Having then removed the fuse to prevent further conflagration in the dashboard, you spend the next few days driving around with the windows open to get rid of the acrid smell of the carbonised wiring (because, of course, the service department can't fix the car straight away - after all, yours isn't the only piece of crap they've sold lately). The only problem is that when you try to close the driver's window during a shower of rain, it decides to go on strike. No matter how nicely you speak to it, the bloody thing will only go halfway up. Only when physical violence ensues does the window finally acquiesce. This will not be the end of industrial action on the part of the window however.
Indeed, despite recent Trade Union Legislation, [remember, this is 1989] secondary industrial action soon follows as an unnerving rattle signals that your front off-side wheel is coming out (or coming off) in sympathy. As if that wasn't disconcerting enough, the speedometer and petrol gauge choose to drop to zero at random taking no notice whatsoever of your current speed or the amount of petrol in the tank. And there's more. Lots more. Oil leaks. Not one, but three new oil leaks.
Oh well, a new speedometer clock, a new wheel bearing, a complete disembowelment for oil leaks in the gearbox, oil sump and cylinder head and everything will be as good as new. Your car spends three days in the intensive care unit at the service department.

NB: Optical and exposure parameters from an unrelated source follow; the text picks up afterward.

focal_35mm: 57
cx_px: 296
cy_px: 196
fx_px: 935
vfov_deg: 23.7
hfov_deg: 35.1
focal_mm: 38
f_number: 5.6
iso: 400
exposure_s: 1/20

You get the car back. Bugger! You realise that you forgot to mention to the morons in the service department that the little leather cover which covers the hole in the transmission tunnel at the bottom of the gear stick detaches every time you change from fourth to fifth gear and flaps around like a flag in a gale. To hell with it! Who gives a s##t about the leather cover that covers the hole in the transmission tunnel when every other component of the car is dropping to bits. At least you've got the car back.
But your car hasn't finished messing with your head yet. Oh no, the heater isn't defeated that easily. No matter what you do, no matter how hard you try, it will not switch off. The British summer has finally arrived and your heater won't even go half off. No, it has decided to stick at one hundred per cent full on. Since you collected your car from the intensive care unit, you have driven 600 miles in a mobile bloody sauna!

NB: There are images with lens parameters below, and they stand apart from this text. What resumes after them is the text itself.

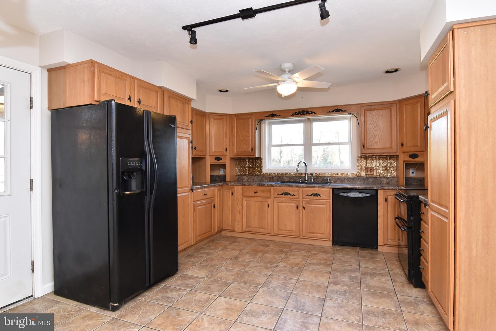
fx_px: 248
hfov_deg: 90.0
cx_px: 248
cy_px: 166
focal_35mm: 18
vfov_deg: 67.5
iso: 800
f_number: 6.3
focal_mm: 12
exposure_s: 1/50
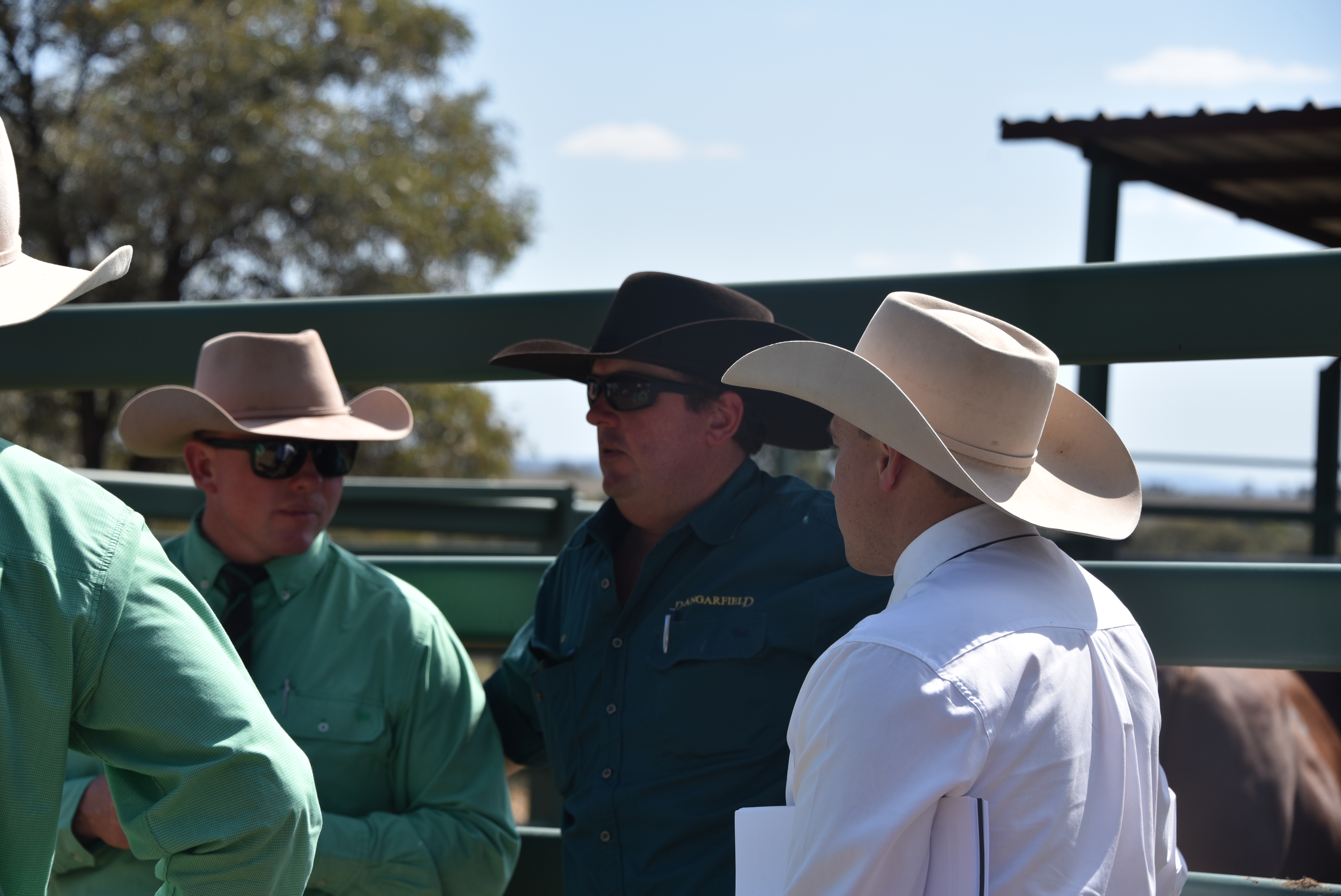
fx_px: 3913
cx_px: 670
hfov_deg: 19.4
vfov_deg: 13.1
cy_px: 448
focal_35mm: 105
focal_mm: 105
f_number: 6.3
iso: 200
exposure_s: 1/640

It is Monday 21st August and you have taken your sauna to back to the service department to be switched off. Will they do it - will they hell! The earliest they can possibly do it is Wednesday. It's not as if you need to lose weight, but for the next couple of days, you aren't going to get a lot of choice. You're going to be spending as much on anti-perspirant as you are on fuel. Seething, you leave the service department and set off to drive the 30 miles home with all the windows fully open.

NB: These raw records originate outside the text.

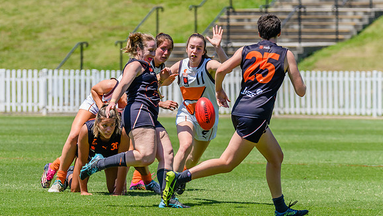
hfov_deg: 3.9
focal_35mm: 557
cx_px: 85
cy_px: 115
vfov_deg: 2.2
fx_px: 5659
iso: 800
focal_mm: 300
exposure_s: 1/2000
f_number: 8
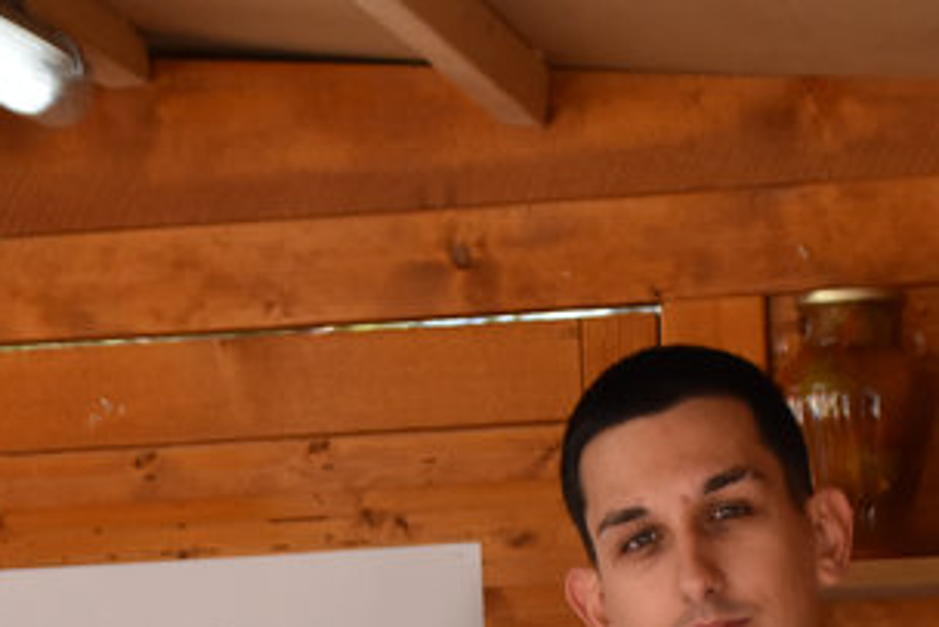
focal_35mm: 195
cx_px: 610
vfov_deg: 7.0
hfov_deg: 10.5
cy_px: 877
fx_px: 5088
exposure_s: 1/1000
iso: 1400
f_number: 4.8
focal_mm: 44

It can't get any worse can it? Of course it can!
The British summer is fickle at the best of times. However, it is at this point that it decides to have a thunderstorm. Not just any thunderstorm, but a storm of biblical proportions. This isn't normal rain, this is solid water with slots in. Time to close the windows. Yes! You've guessed already haven't you? The driver's window goes on strike again. It won't move - not one millimetre. There you are, cruising along the motorway. Your left side, in the full blast of the heater, is slowly cooking to a perfect medium rare. Your right side is immersed in a torrent of cold water hitting you at 70 miles per hour. The car is slowly filling with water. You sauna is turning into a paddling pool.
You finally arrive home, one side soaked in sweat, the other soaked with rain and you are ready to commit mass murder. There are no motor mechanics around to tear limb from limb so you decide instead to write a couple of letters - this one and another to 'Jim'll Fix It', asking if they'll cover the cost of pushing the bloody thing off a cliff.
Yours in desperation,
For those from outside the UK or too young to remember, 'Jim'll Fix It' was a BBC television programme where people could write in to ask for a dream to come true. Alas, my dream didn't. However, Austin Rover arranged for me to have a very nice courtesy car whilst my car was returned to the service department where it spent an entire month being more or less completely rebuilt. When I got it back, I sold it before something else dropped off.